Parallèlement à votre parcours artistique, il y a eu aussi un parcours politique; racontez-nous cette période.
Ça a commencé d'abord au lycée! Après la libération des militants de l'Ouvrier tunisien en 1977, certains que je connaissais ont intégré le PC et j'y étais presque naturellement attiré. Je me suis retrouvé dans les cercles de discussion et de réflexion et très proche du cercle des intellectuels et des hommes de la culture. C'était à l'époque des exposés d'un niveau très élevé en plus d'une vraie discipline, consistant à lire un livre et voir un film par jour. Très vite, je me suis retrouvé l'animateur principal de tous les meetings du Parti communiste; on a même organisé un festival pour fêter le lancement de la revue «Attarik El jadid».

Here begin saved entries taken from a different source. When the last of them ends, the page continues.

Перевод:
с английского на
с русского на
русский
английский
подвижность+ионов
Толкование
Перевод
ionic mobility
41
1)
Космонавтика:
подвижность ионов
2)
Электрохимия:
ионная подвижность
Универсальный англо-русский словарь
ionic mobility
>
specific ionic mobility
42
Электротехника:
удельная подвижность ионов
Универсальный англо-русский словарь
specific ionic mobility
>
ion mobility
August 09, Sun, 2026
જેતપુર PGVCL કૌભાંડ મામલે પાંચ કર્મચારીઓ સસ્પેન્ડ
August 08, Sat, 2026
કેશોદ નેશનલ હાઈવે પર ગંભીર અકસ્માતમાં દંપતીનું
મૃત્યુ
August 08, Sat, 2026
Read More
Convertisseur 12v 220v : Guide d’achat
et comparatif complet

Que retenez-vous de cette période?
C'est dans ces cercles là que j'ai appris ce qu'est la démocratie; en même temps, je me posais un tas de questions sur le pouvoir central, la dictature du prolétariat… mon engagement dans le Parti communiste s'est arrêté en 1985. Mais je n'ai jamais abandonné l'engagement politique et je suis resté tout le temps un militant de la Ligue tunisienne des droits de l'Homme.
Votre rencontre avec Taoufik Jebali et Mohamed Driss s'est faite sur la production «Ismaïl Pacha» et la société «Cinémar». Après, c'était la période du théâtre national…

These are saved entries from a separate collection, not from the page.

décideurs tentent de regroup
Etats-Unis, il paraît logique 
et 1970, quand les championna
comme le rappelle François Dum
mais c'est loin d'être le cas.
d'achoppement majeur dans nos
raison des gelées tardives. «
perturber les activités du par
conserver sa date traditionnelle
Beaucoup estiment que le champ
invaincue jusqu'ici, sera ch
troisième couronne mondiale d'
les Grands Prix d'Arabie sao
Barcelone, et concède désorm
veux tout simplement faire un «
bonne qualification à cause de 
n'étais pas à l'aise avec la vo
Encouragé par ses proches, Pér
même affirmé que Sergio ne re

J'ai quitté Cinémar avant l'ouverture d'El Teatro, suite au différent entre Jébali et Driss. Je ne voulais pas prendre parti et j'ai préféré quitter. Par la suite Driss fait appel à moi pour me charger de la production de son monodrame Hayi el Mouaâllem et je suis resté avec Driss quand on lui a proposé la direction du Théâtre national.

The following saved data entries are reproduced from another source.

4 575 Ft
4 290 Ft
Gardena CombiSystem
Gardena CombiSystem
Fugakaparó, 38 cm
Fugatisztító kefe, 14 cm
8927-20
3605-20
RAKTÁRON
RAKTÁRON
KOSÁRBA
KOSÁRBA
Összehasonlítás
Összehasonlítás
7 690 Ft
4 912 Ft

Ce parcours de plus de trois ans, qu'en retenez- vous?
Driss a su tirer profit de ses relations pour imposer le Théâtre national comme structure indépendante. Il a su rendre ce qui était de l'ordre de la donation, un droit. Mais Driss c'est fait prendre dans les rouages administratifs et il a été pris au piège du politique. Et moi j'ai dû, encore une fois, quitter.
Après il ya eu Jaïbi…
Après une année passée à Marseille dans le théâtre Toursky, Fadhel Jaïbi fait appel à moi pour monter Familia (la pièce de théâtre), une création qui a été faite d'une manière collégiale : Taoufik Jebali offrait l'espace de répétition, moi j'avais quelques sous à mettre dans la production … et quand la pièce a eu du succès, on a décidé de créer une société qui porte son nom. Et depuis, c'est resté une affaire de famille (Familia…)
Pour un éternel démissionnaire comme vous, comment ça se fait qu'avec Jaïbi et Jalila ça a pu durer aussi longtemps, c'est quoi votre recette pour que ça marche ?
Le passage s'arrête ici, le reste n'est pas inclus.